Months after feedback from students, staff, parents and community members, Elizabethtown Independent Schools has developed an equity plan aimed at improving academic performance of black and other minority students.
Superintendent Jon Ballard gave an overview Monday of the plan before it was approved during the Elizabethtown Board of Education meeting.
The district has made it a priority to help the black student population after Helmwood Heights Elementary, Morningside Elementary, T.K. Stone Middle and Elizabethtown High schools were labeled as Targeted Support and Improvement schools — a designation from the Kentucky Department of Education that identifies schools who have low academic performing minority, special needs, economically disadvantaged or English learning students. EIS specifically struggled with black and special needs students.
Ballard said the plan has four main focuses: relationships, academic supports, training/awareness and positive role models.
RELATIONSHIPS. One way the school district will build relationships with the community, Ballard said, is by hosting more community events. He used the July 8 cookout at Haycraft Neighborhood Park as an example. The school district also will visit the homes of students, reach out to parents and create more clubs and activities.

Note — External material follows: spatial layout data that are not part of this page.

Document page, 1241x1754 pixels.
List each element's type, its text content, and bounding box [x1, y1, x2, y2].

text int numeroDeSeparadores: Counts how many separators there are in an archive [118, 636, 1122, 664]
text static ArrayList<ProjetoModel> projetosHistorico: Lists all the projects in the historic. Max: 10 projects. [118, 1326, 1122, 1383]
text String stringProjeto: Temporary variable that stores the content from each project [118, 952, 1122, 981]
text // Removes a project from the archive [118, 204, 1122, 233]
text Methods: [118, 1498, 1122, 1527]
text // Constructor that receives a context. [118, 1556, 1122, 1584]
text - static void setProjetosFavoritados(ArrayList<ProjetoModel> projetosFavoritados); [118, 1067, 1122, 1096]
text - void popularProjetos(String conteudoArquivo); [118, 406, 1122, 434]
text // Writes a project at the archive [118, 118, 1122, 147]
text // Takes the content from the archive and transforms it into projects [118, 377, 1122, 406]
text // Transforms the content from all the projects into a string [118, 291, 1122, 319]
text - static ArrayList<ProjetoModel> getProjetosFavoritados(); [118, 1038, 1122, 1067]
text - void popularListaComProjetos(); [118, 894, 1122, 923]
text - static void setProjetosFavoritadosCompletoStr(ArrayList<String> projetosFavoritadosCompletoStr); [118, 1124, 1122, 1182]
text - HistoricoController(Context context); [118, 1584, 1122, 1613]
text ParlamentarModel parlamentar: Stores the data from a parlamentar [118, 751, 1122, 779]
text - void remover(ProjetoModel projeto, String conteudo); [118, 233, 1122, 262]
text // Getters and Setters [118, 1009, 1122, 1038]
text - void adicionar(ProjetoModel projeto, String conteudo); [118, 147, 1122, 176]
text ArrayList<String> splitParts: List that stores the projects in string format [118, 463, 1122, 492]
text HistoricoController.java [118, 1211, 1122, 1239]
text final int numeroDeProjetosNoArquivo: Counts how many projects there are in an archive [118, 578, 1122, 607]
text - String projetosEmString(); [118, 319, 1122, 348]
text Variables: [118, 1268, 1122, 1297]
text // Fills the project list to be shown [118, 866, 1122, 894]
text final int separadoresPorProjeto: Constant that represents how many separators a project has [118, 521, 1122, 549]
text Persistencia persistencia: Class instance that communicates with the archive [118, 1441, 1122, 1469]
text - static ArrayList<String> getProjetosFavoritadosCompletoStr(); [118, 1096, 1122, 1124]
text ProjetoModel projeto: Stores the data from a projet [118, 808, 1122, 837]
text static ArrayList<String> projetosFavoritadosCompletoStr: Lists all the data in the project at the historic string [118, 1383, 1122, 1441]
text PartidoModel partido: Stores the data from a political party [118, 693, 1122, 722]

ACADEMIC SUPPORTS. The school district will continue to bring “academic supports” in and out of school and will provide field trips that provide more “cultural awareness.” During a focus group meeting, students indicated they wanted more in-depth education when it came to African-American studies, Ballard said.
“It’s always about Martin Luther King and Harriet Tubman and they needed more,” he said, adding all students would be able to benefit from more culturally aware curriculum.
TRAINING/AWARENESS. Ballard said the district staff will undergo cultural sensitivity and implicit bias training. The district also will aim to address the disproportionate minority discipline issues in the district and increase the identification of minority students who qualify as gifted and talented.
ROLE MODELS. The district will focus on hiring and retaining more minority staff and using community members as a way to mentor students, Ballard said. The school district also will use older students as mentors.
“We need to intentionally expose our students to positive roles through mentoring and diverse curriculum,” Ballard said.
As for its next steps, Ballard said the district will create a steering committee to update the plan and to hold the school district accountable for its implementation.
“It’s one thing to say that we’re going to do all these things, but it’s another to actually do them,” he said.
Board members commended Ballard for his work on the plan and focus group members who gave their input, some of whom attended Monday’s board meeting.
“We need to continuously update the plans,” board member Matt Wyatt said. “I think it’s a great first step.”